In the last eighteen months, the Woolworths stock price has dropped from a high of $37.74 to a recent low of $20.50. Almost 45%.

Prima facie, Woolies is priced as if it’s broken, but it’s not.

So why do the Fresh Food People look like they’re past their use-by date?

The first thing to note is that at $37.74, the stock was well and truly overpriced and trading at a premium. A more reasonable valuation eighteen months ago was around $31.00 so it had to correct at some point. Every asset always does. Property is the same.

So why is it trading closer to $20 than $30?

Ambition or Arrogance?
In simple terms, Woolworth’s got too big for their own shelves. They wanted to dominate every industry from hotels to hardware and wipe out every competitor in between.

As is often the case with unprecedented growth and/or weak competition (be it business, sport, politics, religion, etc), hubris creeps in and eventually Woolies believed they were infallible. This peaked when they thought they could beat Bunning’s with Master’s. Instead, they turned DIY into ‘Destroy it Yourself’ and their share price followed.

Woolies ambition morphed into arrogance and in doing so, they ignored a sleeping giant…

Aldi
In January last year, I wrote a Moowsletter titled ‘The Rise and Rise of Aldi’. The cut and thrust of that post was that Aldi would always hit Coles and Woolies where it hurts most – right in the margins.

This is how they do it.

Each Aldi store is typically 20m by 40m in size, they stock a maximum of 600 products and have only one supplier for each. E.g. Woolies might have ten different brands of coffee, Aldi has one.

This creates two significant cost savings. (i) Smaller floor space and fewer products means less staff required for stocking and managing and therefore lower wages, and (ii) loyalty to one supplier per product means greater buying power and deeper discounts.

The end result is Aldi have a much lower cost base and are able to pass on the savings to customers.

The problem for Woolies and Coles is they want to offer the best range while trying to beat Aldi at their own game with lower prices. It doesn’t work, try as they may. They need a better strategy.

The Worst House on the Best Street
So does this cast the end for Woolies? Absolutely not. Woolies still have very good bones – a massive data base and a valuable distribution network that cannot be easily replicated.

When the share price of a business like Woolies drops, a few things can happen:

New Management – this is usually the first issue to be addressed and for Woolies this has been the cause of nearly all their problems. Management has been a ‘running sore’.

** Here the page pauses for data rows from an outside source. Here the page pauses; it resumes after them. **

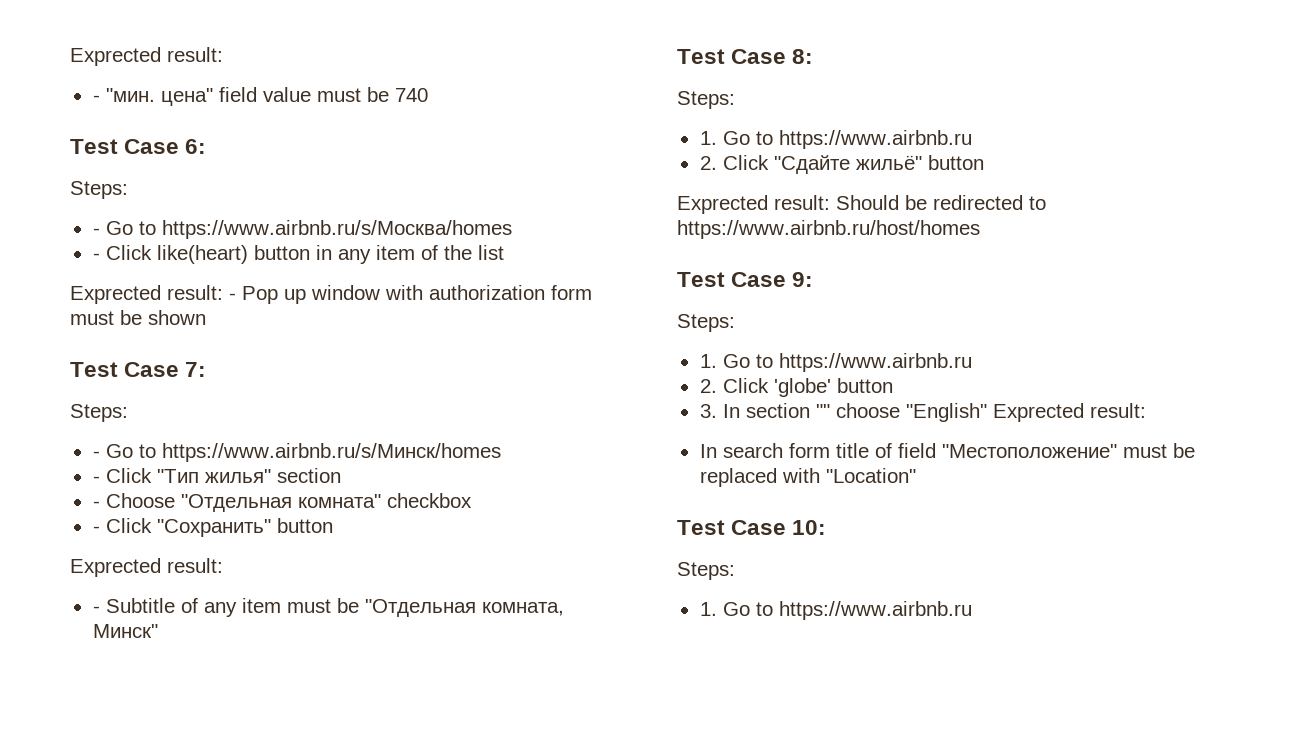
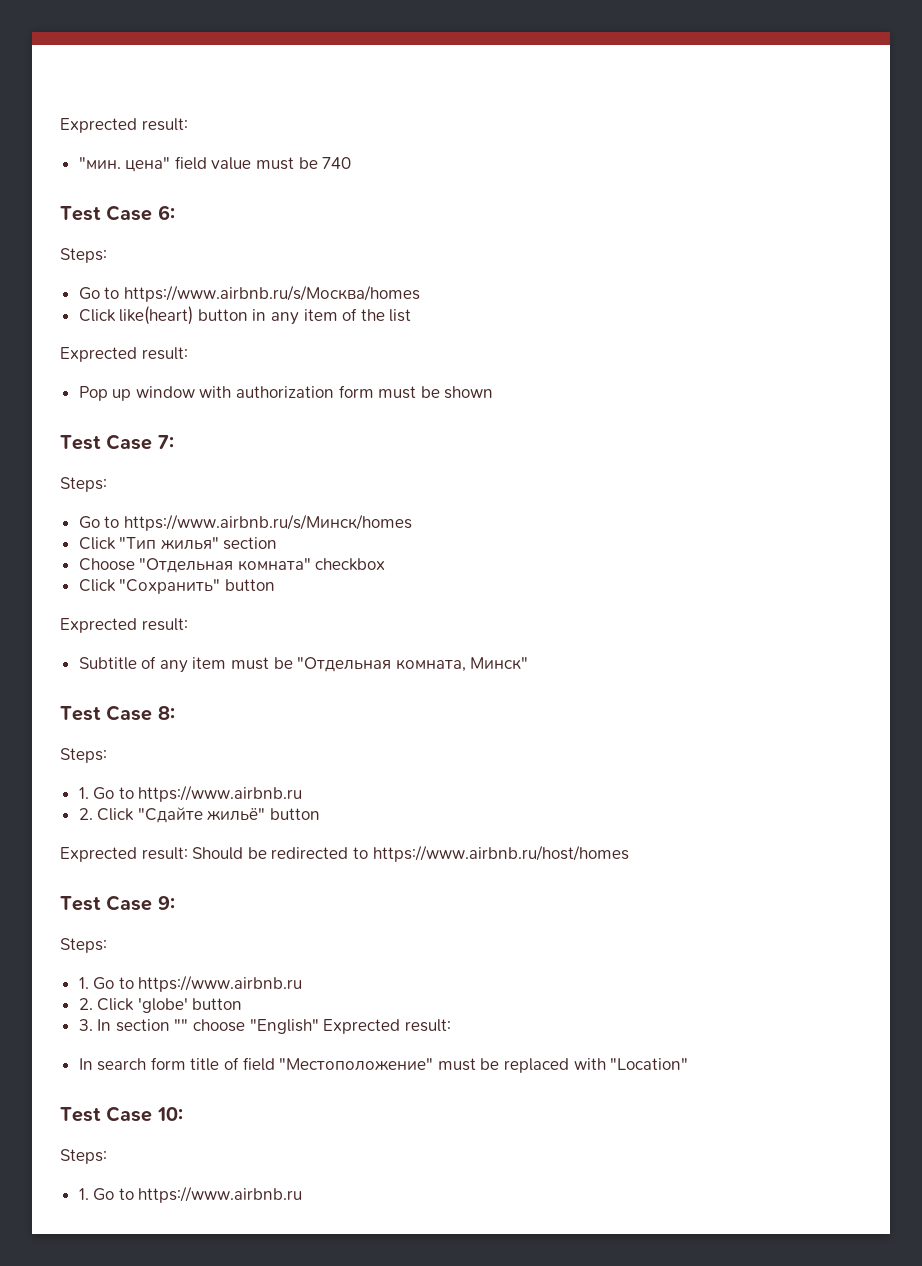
[70,47,223,66] [92,95,100,102] Exprected result: // - -> [60,118,188,133] Exprected result: //
[92,228,100,235] - -> (107, 255) none
[92,253,100,260] - -> (420, 293) none
[229,293,236,300] - -> (188, 353) //
[92,451,100,458] - -> (107, 484) none
[92,476,100,483] - -> (412, 522) none
[92,501,100,508] - -> (278, 543) none
[92,526,100,533] - -> (386, 564) none
[92,606,100,613] - -> (188, 624) none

Take-over target – if a stock-price drops too low the stock can become a take-over target. Currently Woolies is trading at $22.15 per share but its intrinsic value is closer to $19.00 per share. A take-over is a real possibility if the share price drops much further.

Share buy-back – if a business has the available capital, buying back their own shares and pushing up the share price to ward off any take-over is not uncommon.

A lot of businesses go through what Woolies is currently experiencing, and it’s not always a bad thing. Sometimes it’s the melt-down they need in order to re-cast themselves into something bigger and better. Coles went through the same thing and now they’re a much better business for it. So are their customers.

For mine, Woolies needs to drop the idea of trying to discount their way to greatness. It doesn’t work. They can do much better than that.

In an era where people are time poor and space restricted, they need to position themselves as a ‘second pantry’. They need to build a highway to every household’s heart again instead of just focusing on price. Not everyone wants what Aldi has.

If Woolies put more emphasis on adding value rather than just cutting price they could begin a whole new life cycle and give themselves generations of shelf life. They may be ripe but they’re not rotten. Far from it.

Have a good weekend!

Adam

Back paddock – First question: Have you read Anh Doh’s book, ‘The Happiest Refuge’? I just read it again for the second time. What a read! Not surprisingly it has won a stack of awards. I don’t want to spoil it but if you get the chance, just read how his sister got braces for her teeth. It’s a beautiful story.

Second question: What were you doing today eight weeks ago? I didn’t believe it either.